Fondant (and gum paste) can be likened to playing with playdough. Remember how much fun it was to build mini hamburgers (complete with lettuce and a tomato) or bowls of spaghetti when you were a kid? I like to think of fondant as the adult version, which is why it’s a lot of fun to play with and shouldn’t be passed over by the everyday baker! I bake only as a hobby and I say give it a go. Those cute fondant decorations you’ve seen on Cake Boss (or the latest pastry show on The Food Network)? You should give it a try.
You can start with a basic shape like the simple oversized polka dots on Liv’s first birthday cake, or go a little bigger and cover a stacked wedding cake. Whichever you decide as your jumping off point, give it a go. You won’t regret it!
Last Friday I shared with you the Up, Up & Away! themed baby shower that we threw for our friend, Trish. When brainstorming desserts, I was pretty set on doing something simple like cupcakes or cookies, but my co-host suggested something bigger – maybe a cake like this one ;). I ended up having the day before the shower free and so I gave it a go.
While baking the cake I snapped a few photos of the process for making fondant decorations (or at least the semi-homespun steps that I’ve adopted) to share with you all.
First things first, fondant. You can buy small packages at stores like Michaels at a more expensive price, but I recommend investing instead in a large bucket of a fondant such as this one and slowly chipping away at it over the years. I still have – no joke – fondant left over from our own wedding cake 6.5 years ago… and when kept in an air tight bucket it’s as fresh and easy to work with today as it was back then. Needless to say a lot of people don’t actually eat the fondant decorations (but you’re welcome to if you’d like). Don’t need to color your fondant? Here’s a super brand to work with for first-timers if you’re going for white white.
Back to my story…
First up is separating out your chunks of fondant into manageable sized portions. Add 5-10 drops of food coloring to each fist-sized piece (more for a saturated color, less for a lighter color) and kneed, kneed, kneed.
Very fun to play with – this is what reminds me so much of playdough!
By the time you’ve finished up your range of colors you might be dyed like an Easter egg…

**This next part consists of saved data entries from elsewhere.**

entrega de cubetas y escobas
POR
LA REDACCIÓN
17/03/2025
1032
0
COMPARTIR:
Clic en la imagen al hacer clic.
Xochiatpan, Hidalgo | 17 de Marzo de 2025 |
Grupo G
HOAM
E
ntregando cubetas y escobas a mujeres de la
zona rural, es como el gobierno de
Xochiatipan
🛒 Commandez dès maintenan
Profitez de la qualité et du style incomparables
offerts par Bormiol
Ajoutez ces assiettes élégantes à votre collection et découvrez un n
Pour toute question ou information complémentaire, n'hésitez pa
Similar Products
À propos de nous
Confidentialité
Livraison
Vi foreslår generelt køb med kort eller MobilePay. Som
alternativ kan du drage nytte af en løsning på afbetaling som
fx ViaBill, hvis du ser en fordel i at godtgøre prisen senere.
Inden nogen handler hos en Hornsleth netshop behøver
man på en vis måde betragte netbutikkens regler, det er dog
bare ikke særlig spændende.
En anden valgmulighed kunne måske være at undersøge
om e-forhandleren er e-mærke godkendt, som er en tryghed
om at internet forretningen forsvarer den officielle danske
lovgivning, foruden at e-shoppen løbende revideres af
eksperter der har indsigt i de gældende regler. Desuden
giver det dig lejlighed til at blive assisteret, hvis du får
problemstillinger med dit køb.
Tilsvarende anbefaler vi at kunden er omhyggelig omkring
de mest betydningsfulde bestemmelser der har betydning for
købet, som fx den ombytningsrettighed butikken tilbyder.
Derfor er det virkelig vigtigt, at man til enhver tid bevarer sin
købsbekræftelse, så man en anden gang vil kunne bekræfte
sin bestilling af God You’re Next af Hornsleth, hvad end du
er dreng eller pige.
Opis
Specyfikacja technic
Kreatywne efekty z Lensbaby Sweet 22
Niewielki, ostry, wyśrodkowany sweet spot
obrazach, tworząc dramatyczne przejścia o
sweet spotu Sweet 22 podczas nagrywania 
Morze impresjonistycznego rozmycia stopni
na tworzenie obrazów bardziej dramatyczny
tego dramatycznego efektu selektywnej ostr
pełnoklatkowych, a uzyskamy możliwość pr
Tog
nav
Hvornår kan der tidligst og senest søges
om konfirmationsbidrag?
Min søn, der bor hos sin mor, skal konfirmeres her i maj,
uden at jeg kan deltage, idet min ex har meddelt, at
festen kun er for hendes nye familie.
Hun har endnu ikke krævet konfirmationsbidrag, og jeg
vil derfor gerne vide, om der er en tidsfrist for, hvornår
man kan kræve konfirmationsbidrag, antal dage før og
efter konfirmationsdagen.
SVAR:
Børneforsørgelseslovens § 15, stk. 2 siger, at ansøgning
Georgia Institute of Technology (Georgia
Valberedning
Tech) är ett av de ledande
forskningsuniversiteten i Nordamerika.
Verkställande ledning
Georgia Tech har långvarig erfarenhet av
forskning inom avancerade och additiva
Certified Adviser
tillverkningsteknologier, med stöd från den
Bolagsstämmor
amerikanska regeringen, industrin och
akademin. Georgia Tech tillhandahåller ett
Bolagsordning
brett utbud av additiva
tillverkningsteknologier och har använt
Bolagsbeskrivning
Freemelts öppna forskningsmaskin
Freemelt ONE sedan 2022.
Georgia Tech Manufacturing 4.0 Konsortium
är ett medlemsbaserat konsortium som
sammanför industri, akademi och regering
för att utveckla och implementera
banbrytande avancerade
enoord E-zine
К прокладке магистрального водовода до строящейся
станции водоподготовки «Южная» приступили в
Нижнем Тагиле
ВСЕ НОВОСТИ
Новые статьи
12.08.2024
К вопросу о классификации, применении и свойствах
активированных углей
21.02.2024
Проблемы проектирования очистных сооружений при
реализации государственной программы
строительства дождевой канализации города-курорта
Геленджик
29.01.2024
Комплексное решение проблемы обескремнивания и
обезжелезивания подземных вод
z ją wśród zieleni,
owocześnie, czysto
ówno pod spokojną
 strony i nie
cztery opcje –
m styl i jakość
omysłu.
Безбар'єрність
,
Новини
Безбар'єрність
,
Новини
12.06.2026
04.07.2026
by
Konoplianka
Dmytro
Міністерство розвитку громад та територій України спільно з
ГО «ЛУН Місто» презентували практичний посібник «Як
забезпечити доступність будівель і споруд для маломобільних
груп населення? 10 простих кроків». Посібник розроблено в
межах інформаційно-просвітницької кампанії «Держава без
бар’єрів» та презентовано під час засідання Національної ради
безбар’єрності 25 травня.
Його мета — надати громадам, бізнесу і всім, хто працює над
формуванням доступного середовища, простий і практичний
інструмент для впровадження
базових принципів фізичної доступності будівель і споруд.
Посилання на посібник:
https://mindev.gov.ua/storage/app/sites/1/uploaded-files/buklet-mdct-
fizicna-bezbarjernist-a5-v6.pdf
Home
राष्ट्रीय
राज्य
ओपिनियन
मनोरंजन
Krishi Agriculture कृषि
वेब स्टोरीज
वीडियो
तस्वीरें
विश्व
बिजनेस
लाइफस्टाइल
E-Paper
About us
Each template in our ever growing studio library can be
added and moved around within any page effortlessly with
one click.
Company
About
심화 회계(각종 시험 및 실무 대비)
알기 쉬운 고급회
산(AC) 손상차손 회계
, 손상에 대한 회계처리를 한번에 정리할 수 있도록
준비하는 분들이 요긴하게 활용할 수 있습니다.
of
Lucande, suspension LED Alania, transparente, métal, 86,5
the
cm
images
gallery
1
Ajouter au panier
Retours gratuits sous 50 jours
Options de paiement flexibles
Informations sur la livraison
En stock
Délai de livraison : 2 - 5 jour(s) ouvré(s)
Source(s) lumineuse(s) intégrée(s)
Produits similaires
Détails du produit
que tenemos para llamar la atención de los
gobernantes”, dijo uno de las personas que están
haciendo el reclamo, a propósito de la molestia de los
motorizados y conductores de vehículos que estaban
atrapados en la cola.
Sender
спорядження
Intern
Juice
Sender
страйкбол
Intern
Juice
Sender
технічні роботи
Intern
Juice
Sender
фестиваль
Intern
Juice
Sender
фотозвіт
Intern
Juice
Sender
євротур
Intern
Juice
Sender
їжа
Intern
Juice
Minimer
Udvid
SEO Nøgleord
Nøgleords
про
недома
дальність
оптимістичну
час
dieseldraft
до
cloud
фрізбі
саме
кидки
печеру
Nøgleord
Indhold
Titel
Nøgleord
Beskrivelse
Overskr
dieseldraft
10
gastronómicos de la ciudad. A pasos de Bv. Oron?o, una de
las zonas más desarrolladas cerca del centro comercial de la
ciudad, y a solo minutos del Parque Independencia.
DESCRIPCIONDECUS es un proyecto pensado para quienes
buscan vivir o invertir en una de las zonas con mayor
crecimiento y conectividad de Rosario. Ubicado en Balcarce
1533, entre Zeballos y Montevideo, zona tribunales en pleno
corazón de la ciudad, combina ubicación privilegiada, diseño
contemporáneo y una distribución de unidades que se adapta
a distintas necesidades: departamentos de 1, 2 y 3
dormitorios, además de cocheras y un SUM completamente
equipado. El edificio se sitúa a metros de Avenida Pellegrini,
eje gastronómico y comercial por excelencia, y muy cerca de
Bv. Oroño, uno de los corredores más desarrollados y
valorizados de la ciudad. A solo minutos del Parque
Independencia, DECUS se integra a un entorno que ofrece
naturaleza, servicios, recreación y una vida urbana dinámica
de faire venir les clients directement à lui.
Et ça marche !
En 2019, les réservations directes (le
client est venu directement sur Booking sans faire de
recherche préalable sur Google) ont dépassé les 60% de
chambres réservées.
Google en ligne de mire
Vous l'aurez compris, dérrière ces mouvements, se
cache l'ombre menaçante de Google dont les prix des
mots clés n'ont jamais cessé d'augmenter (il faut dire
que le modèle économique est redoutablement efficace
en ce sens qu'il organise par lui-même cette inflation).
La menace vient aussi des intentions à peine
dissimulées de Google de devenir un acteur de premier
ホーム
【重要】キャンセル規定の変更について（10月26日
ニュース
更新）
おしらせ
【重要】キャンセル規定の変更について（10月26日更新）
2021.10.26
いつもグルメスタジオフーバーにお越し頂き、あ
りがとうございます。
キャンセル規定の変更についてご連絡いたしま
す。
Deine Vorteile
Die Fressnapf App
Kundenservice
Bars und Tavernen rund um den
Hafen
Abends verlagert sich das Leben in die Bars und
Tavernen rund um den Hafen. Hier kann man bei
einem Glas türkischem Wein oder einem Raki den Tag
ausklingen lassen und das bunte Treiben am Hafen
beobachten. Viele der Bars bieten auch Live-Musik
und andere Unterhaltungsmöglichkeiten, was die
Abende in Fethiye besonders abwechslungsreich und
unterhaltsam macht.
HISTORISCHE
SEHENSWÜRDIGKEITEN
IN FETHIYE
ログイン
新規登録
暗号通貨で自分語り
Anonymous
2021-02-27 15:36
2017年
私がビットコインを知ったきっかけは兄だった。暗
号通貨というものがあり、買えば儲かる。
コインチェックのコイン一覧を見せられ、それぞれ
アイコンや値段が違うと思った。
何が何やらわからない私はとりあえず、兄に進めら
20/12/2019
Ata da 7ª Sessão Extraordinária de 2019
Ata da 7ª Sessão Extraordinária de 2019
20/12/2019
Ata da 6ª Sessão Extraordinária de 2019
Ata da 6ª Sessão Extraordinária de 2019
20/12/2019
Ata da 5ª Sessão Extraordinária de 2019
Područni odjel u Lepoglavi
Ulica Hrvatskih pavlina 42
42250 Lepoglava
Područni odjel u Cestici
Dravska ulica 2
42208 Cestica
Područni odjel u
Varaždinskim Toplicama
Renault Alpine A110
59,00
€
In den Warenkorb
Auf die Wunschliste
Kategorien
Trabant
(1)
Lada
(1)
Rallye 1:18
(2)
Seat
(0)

But that will fade over time…
And you’ll be left with some beautiful fondant to play with.
I use corn starch rather than flour if I’m noticing any sticking tendencies with my newly formed fondant playdough balls. Corn starch is your friend, don’t be shy.
A rolling pin is the easiest way to roll out fondant to about 1/8″ thick. Cover that rolling pin in corn starch, too.
To make hot air balloons, I cut out hot air balloon shapes in two different colors (you can freestyle any shape or use cookie cutters to make it easy peasy).
Then I cut one of my balloons into strips and used the strips to create a colorful outline on the second balloon shape.
A little bit of water on your finger will help adhere the two pieces of fondant together.
As far as cutting is concerned, there are a couple of easy ways to play with fondant. Over the years I’ve invested in more cake decorating supplies that make this even easier (like a little wooden scalpel for slicing through cleanly) but I was without my decorating box when assembling these at my mom’s so now is a good time to mention alternatives.
First up is a sharp knife:
But even better? a pizza slicer.
That was a genius of a shortcut find! Makes the process so very quick and easy.
Once you get the hang of the project, hot air balloons can be made in all sizes and colors. I liked the look of some as dual colors, others as solids (but still with the outlines cut out).
I can’t underestimate the importance of corn starch, you literally want to be rolling in it:
Since fondant can go sticky fast.
A nice way to seal the edges of two pieces of fondant together is to go over the edges with the pizza slicer again. This will pinch together the outline of the shape without making finger dents (which will happen if you attempt the same step with your hands).
Create and duplicate!
We’re not going for perfection here, but if you are make a ton. You can pass on your least favorite when decorating your actual cake.
I stored my fondant pieces over night in tupperware (in one layer – no stacking). You can use the pieces right away as well, but I recommend adding them to the final cake the day of. To adhere them to the cake, press them into the wet frosting or lightly dampen the backside of with water and smooth on (especially useful for adding fondant to a fondant covered cake). I made the mistake of not brushing off all of my corn starch before applying (thinking I could easily go back and clean up my balloons by brushing off the starch post application) and ended up with a powdered cake. Oops! Make sure those puppies are clean before adding.
And again, corn starch is your friend. Invest in a big can, especially if you have helpful kids.
I hope I’ve convinced you! Remember, fondant = playdough, you have to give it a try.